The effort seeks to prepare for the inevitability of drones becoming a cheap, emissions-free, and increasingly used options to road, water, or small aircraft methods of transporting goods between Michigan and Ontario. Among the many considerations to be explored are the operational requirements and navigational infrastructure that will be needed to enable beyond visual line of sight UAV flights between major business centers in both territories. That will be central to developing medium-distance cross-border drone activity in missions like medical transport, just-in-time deliveries, or urgent provisioning for Michigan’s enormous automotive industry and Ontario’s thriving startup sector.
The UAV study is part of a wider effort to increase transport capacities between the two neighbors, who in 2020 exchanged $44.8 billion in goods that financed thousands of jobs on both sides of the border. Fully a quarter of the over $700 billion of trade flowing between Canada and the US annually passes through the Detroit-Windsor corridor.

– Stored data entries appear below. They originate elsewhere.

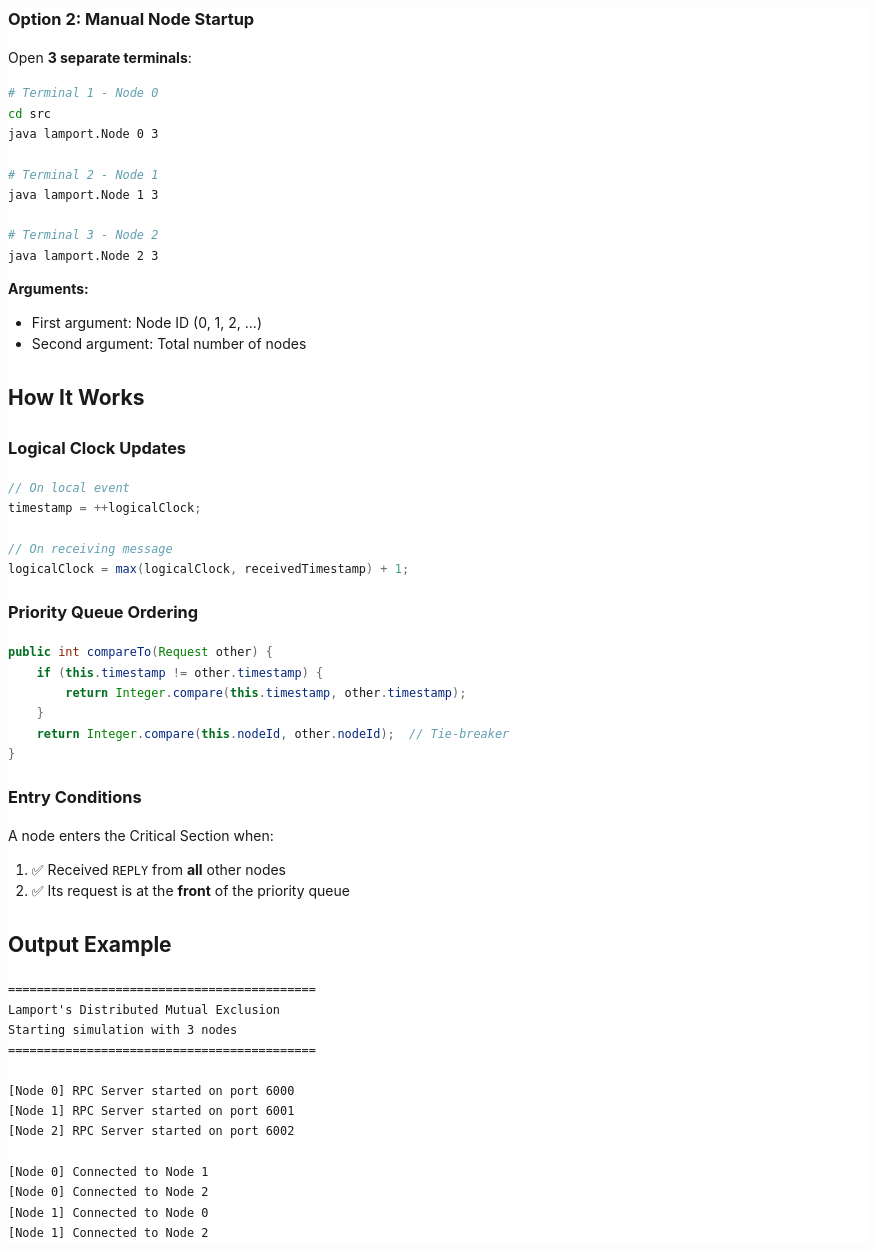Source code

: ### Option 2: Manual Node Startup

Open **3 separate terminals**:

```bash
# Terminal 1 - Node 0
cd src
java lamport.Node 0 3

# Terminal 2 - Node 1
java lamport.Node 1 3

# Terminal 3 - Node 2
java lamport.Node 2 3
```

**Arguments:**
- First argument: Node ID (0, 1, 2, ...)
- Second argument: Total number of nodes

##  How It Works

### Logical Clock Updates

```java
// On local event
timestamp = ++logicalClock;

// On receiving message
logicalClock = max(logicalClock, receivedTimestamp) + 1;
```

### Priority Queue Ordering

```java
public int compareTo(Request other) {
    if (this.timestamp != other.timestamp) {
        return Integer.compare(this.timestamp, other.timestamp);
    }
    return Integer.compare(this.nodeId, other.nodeId);  // Tie-breaker
}
```

### Entry Conditions

A node enters the Critical Section when:
1. ✅ Received `REPLY` from **all** other nodes
2. ✅ Its request is at the **front** of the priority queue

##  Output Example

```
===========================================
Lamport's Distributed Mutual Exclusion
Starting simulation with 3 nodes
===========================================

[Node 0] RPC Server started on port 6000
[Node 1] RPC Server started on port 6001
[Node 2] RPC Server started on port 6002

[Node 0] Connected to Node 1
[Node 0] Connected to Node 2
[Node 1] Connected to Node 0
[Node 1] Connected to Node 2
```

Governor Gretchen Whitmer says the drone delivery feasibility project marks the long-standing cooperation between Michigan and Ontario elevating itself with all eyes fixed firmly on the future.
“Michigan and Ontario have a rich history of partnering on groundbreaking innovations,” said Whitmer. “Considering the density of auto suppliers, logistic companies, technology startups, and consumers in the region, it is a natural fit to test this cutting-edge aerial technology here. The vital research could lead to faster product deliveries and reduced supply chain disruptions in the future, helping us grow Michigan’s economy.”
The two governments will be assisted in their analysis by Detroit-based drone tech company Airspace Link, and its partners Thales USA, the Northern Plains UAS Test Site, Aviation Innovations LLC, CityFi, and Grand Sky Development Co. Their feasibility report will outline infrastructure needed to enable a range of commercial and public advanced air mobility uses, including beyond visual line of sight missions.
Because the Michigan side of the endeavor also seeks to spread the frequency of drone deliveries and other business applications throughout the state, Airspace Link will be additionally tasked with measuring the potential economic potentials of that activity; environmental consequences, including – but not limited to – social equity and noise considerations; examining legal and regulatory details; and identifying how expanded UAV flights will interface with existing transportation modes like commercial aviation, road, and water vehicles.
Michigan’s chief mobility officer, Trevor Pawl, calls the collaboration a manner of increasing flows of goods on both sides of the borders in ways that can complement– rather than replace – currently favored ground transport that often suffers from saturation.
“We know the future of mobility is more than just (cars) – it is on air, land, and sea,” said Pawl. “Michigan is uniquely positioned to study, test, and deploy the technologies that will lead to more affordable, accessible transportation solutions, and (we) are proud to continue to build on our strong relationship with Ontario to take a collaborative, innovative approach to these efforts.”